Pick out and copy every line in the rows below that contains the word "Hogetex".
**** STUDY MATERIAL
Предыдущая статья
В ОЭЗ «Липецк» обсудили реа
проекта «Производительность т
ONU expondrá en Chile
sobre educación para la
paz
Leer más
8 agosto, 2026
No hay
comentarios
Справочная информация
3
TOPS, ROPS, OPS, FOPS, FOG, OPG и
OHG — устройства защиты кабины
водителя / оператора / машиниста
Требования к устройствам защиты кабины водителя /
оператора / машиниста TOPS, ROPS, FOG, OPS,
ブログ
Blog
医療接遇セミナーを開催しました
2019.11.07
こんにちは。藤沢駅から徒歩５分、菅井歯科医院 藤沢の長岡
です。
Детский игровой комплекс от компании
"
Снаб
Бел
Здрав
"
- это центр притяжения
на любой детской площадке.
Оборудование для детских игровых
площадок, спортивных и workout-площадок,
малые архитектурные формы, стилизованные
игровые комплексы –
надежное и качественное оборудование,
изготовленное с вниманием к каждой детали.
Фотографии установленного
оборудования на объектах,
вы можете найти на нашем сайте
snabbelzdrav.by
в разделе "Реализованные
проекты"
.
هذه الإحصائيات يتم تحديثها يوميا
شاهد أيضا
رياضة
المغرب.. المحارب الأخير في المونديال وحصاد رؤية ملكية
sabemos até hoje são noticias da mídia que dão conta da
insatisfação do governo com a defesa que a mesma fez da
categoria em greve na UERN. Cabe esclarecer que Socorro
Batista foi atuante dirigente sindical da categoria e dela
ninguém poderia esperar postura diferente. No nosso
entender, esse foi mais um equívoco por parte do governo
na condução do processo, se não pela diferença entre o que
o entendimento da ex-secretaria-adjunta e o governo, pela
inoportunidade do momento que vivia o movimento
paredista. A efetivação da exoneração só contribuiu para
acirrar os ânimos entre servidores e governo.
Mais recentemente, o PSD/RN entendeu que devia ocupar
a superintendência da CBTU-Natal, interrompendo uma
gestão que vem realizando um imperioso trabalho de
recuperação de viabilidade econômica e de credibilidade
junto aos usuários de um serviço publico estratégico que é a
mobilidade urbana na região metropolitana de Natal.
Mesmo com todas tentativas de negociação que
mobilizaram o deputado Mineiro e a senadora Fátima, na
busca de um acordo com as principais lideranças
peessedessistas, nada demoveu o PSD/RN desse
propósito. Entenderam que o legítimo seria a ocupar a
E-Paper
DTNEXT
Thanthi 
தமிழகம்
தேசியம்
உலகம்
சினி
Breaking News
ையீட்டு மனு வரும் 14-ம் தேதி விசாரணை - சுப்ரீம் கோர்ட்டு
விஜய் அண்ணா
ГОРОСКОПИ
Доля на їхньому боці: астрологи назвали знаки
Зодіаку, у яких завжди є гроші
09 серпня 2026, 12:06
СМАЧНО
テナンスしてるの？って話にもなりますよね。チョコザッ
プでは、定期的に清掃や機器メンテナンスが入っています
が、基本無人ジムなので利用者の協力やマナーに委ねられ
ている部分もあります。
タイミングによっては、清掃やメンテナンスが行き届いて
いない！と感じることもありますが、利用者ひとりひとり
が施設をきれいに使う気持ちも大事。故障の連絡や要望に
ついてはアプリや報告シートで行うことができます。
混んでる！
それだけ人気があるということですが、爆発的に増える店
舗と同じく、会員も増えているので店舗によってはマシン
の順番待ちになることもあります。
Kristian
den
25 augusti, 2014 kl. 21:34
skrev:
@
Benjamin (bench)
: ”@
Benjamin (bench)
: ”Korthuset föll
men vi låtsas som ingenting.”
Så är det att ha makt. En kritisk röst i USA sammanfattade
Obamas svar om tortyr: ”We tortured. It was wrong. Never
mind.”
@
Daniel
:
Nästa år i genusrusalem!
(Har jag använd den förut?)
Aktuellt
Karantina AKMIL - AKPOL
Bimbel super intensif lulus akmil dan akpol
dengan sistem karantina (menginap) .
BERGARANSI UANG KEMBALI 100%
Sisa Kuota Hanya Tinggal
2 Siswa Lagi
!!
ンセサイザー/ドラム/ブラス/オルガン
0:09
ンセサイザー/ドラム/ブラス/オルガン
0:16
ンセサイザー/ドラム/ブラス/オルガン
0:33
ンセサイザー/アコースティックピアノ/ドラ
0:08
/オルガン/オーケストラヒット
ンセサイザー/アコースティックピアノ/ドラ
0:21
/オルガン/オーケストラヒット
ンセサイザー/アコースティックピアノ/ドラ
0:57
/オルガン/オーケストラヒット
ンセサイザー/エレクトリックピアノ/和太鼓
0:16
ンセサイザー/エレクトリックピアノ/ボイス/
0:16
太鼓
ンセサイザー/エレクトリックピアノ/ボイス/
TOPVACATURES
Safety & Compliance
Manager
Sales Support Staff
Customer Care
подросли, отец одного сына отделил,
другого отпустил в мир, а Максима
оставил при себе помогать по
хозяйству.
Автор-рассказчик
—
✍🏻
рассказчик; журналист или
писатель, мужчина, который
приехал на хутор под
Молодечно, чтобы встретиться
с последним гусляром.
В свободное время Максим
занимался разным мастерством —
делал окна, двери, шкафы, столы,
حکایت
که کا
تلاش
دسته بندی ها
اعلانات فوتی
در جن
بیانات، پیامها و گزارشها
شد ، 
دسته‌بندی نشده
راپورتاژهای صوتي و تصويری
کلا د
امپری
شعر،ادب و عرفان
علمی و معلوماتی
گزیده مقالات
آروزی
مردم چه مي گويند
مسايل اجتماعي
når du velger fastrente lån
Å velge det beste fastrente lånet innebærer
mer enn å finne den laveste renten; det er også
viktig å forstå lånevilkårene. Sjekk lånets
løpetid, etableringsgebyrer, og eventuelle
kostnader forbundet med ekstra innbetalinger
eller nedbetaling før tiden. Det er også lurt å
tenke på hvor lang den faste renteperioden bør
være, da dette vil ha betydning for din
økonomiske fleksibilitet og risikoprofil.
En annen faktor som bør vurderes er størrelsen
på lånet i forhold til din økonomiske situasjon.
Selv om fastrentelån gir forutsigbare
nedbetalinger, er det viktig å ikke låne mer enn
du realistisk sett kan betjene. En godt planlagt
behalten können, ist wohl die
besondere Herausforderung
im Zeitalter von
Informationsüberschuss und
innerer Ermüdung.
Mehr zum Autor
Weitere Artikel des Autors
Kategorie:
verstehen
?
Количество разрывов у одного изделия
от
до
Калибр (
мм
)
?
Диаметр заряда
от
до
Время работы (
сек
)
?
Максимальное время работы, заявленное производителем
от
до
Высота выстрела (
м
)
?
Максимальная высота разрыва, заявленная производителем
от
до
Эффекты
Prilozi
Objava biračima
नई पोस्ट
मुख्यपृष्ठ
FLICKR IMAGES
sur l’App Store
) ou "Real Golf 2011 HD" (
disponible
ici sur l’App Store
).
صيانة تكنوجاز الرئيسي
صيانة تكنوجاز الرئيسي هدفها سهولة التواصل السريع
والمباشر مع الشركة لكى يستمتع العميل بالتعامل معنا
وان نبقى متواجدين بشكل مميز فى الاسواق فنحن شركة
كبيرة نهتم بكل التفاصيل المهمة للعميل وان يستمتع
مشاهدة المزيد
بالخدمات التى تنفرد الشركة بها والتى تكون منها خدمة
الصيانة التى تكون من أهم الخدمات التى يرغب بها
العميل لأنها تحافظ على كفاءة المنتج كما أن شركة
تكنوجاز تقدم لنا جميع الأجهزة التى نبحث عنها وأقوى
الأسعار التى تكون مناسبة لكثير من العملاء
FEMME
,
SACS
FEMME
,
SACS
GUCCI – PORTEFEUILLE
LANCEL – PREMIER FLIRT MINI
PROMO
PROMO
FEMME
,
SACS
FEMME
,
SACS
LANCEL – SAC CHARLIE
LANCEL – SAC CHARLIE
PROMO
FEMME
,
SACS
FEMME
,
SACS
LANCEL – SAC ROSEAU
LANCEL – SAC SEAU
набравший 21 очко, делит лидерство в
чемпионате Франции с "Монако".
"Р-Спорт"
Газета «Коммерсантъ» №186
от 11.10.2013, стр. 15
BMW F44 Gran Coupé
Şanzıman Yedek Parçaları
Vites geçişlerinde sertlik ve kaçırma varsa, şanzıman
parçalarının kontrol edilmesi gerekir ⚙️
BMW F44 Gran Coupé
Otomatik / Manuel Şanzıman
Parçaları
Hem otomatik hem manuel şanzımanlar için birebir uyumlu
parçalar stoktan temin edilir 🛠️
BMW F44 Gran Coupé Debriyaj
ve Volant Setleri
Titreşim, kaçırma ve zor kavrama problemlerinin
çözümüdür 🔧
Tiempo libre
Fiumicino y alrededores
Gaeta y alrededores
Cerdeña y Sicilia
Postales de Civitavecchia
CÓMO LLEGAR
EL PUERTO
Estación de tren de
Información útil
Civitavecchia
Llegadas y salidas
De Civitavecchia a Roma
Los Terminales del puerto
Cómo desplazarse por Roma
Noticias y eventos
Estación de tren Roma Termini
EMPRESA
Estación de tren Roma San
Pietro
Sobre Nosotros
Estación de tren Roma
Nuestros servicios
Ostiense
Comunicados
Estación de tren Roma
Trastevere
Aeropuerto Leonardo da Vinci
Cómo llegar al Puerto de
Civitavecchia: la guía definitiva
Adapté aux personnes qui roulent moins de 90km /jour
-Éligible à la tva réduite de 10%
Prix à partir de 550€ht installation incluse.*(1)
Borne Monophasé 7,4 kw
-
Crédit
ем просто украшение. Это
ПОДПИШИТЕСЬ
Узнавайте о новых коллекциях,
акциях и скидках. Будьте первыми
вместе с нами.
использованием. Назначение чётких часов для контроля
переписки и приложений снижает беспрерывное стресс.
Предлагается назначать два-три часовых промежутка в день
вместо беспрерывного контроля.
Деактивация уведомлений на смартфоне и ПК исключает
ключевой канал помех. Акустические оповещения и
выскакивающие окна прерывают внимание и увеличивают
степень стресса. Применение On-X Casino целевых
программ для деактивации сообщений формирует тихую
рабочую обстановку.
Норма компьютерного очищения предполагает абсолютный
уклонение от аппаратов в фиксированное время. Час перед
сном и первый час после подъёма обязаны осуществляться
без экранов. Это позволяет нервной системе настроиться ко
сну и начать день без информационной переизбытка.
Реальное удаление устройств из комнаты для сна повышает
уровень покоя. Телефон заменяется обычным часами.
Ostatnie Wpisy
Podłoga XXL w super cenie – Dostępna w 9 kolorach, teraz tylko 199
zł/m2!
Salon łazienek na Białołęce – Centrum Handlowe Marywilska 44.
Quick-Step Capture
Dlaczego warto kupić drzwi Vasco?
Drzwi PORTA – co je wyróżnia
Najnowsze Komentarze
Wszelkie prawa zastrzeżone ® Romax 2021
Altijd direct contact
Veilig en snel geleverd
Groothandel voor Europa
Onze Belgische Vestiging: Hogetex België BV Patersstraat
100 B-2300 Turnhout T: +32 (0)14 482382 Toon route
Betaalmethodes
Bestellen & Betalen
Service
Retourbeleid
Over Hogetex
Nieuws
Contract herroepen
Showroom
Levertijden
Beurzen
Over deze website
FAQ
********
• **SOLVED EXERCISE**:
Onze Belgische Vestiging: Hogetex België BV Patersstraat
Over Hogetex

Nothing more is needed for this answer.